PK: I also use Academia.edu, but I always ask permission. If the publisher’s version isn’t allowed, the postprint usually is. I’ve also placed the 1995 trade version of my PhD thesis in the repository. It’s out of print but this way it’s still available.
Those are forms of green OA, involving minimum costs. What’s your position on gold OA, where you as the author pay the publisher the costs of processing your publication (the article processing charges or APCs) once it has been accepted?
PK: We both have some experience with this. I’ve used the reimbursements offered by NWO’s OA fund and Frank has taken advantage of the APC exemption under VSNU’s OA arrangement with Springer.
FH: What if gold OA involving APCs works out to be expensive? When publishers apply expensive revenue models, in this case on top of the subscription prices? I don’t get the impression that this option is cheaper and that it can provide a solution to the spiralling costs of academic publishing. [PK nods in agreement.]
What about diamond OA? That’s the variant of gold OA in which the costs are paid through sponsorship from universities, learned societies etc. and not from APCs per article. Frank, that’s the road that you’ve taken in setting up the Journal of Social Ontology, an online open access journal. What are your experiences with that?

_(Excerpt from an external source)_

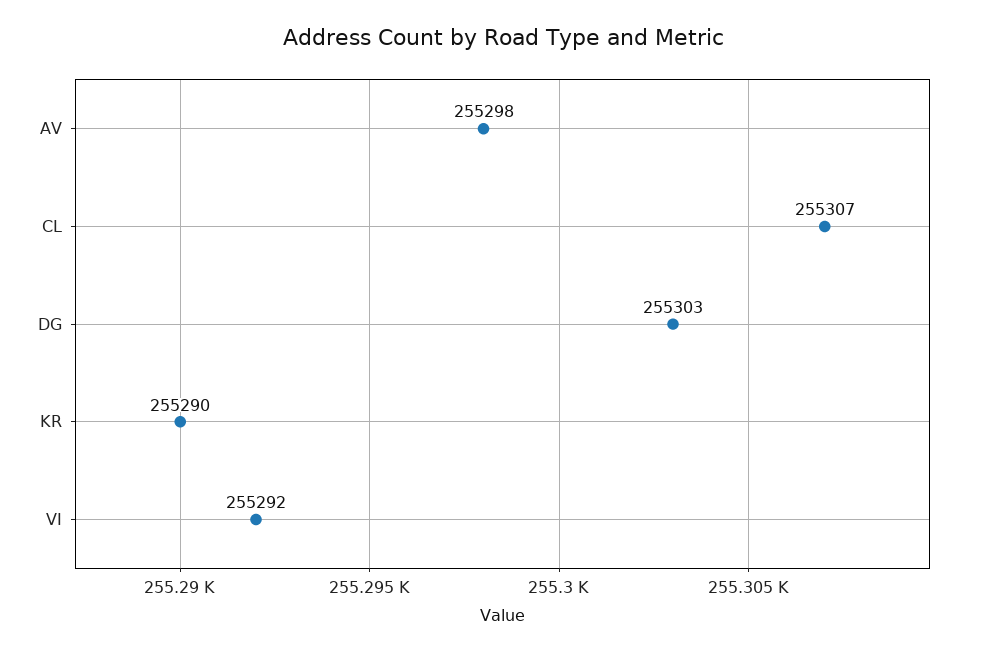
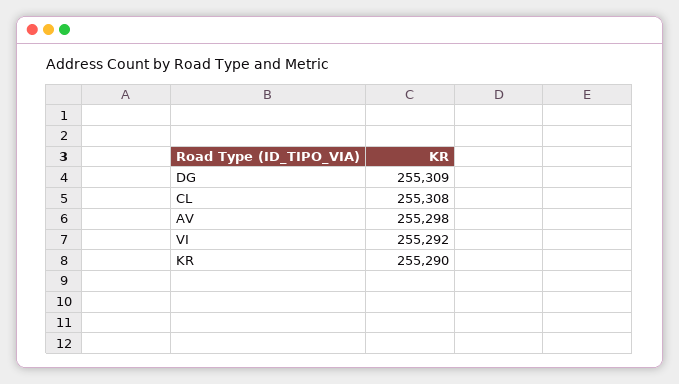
CL: 255307 -> 255308
DG: 255303 -> 255309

FH: The journal is doing well. Thanks to a start-up grant from the University of Vienna and a learned society, we’ve been able to place it with De Gruyter, a well-respected publisher. But following the initial phase, which has taken several years, we now have to renegotiate and this involves a high price tag. Looking around for other so-called ‘independent’ platforms isn’t cheap either. Publishing it yourself is another option, but you then run the risk of becoming a marginal internet journal. At present the JSO is benefiting from De Gruyter’s stamp of quality. In this phase, it’s difficult to find cheaper ways and just as difficult to secure funding for something that isn’t new and just needs to be continued. We’re still busy looking. Charging APCs won’t work. After a successful start, it would be a defeat to switch to Closed Access.
PK: Philosophers’ Imprint is an open access journal without APCs that ranks among the best in our discipline. But I am not sure how it is financed.
In the Natural Sciences and Medicine the impact factor of journals plays a decisive role, which makes it difficult to establish new OA journals. Does citation impact weigh as heavily in the Faculty of Philosophy?
PK: Our Faculty works the list of quality journals of the ERIH (European Reference Index for the Humanities). Publications in a new journal that hasn’t yet proved itself can be counted in, but not without a compelling argument.
FH: Perhaps less so than in the Natural and Medical Sciences, but our own ranking does count. In the most extreme case I sometimes have to dissuade colleagues from publishing in my own journal.
Do you follow Dutch and European policy in the field of OA? NWO’s policy, for example?
FH: I do, but at a distance.
PK: I follow it with great interest. I strongly support NWO’s new policy on open access (‘immediate open access at the moment of publication’) which took effect recently, but I do see some stumbling blocks. I don’t agree with NWO’s position that a preprint (a pre-review version) of the publication should be made available if nothing else is allowed. A preprint version precedes the peer review and I wouldn’t want a version to circulate that might still contain errors and differ from the published version. It is also not clear to me how NWO envisions OA in the case of monographs. But apart from that, I fully support it.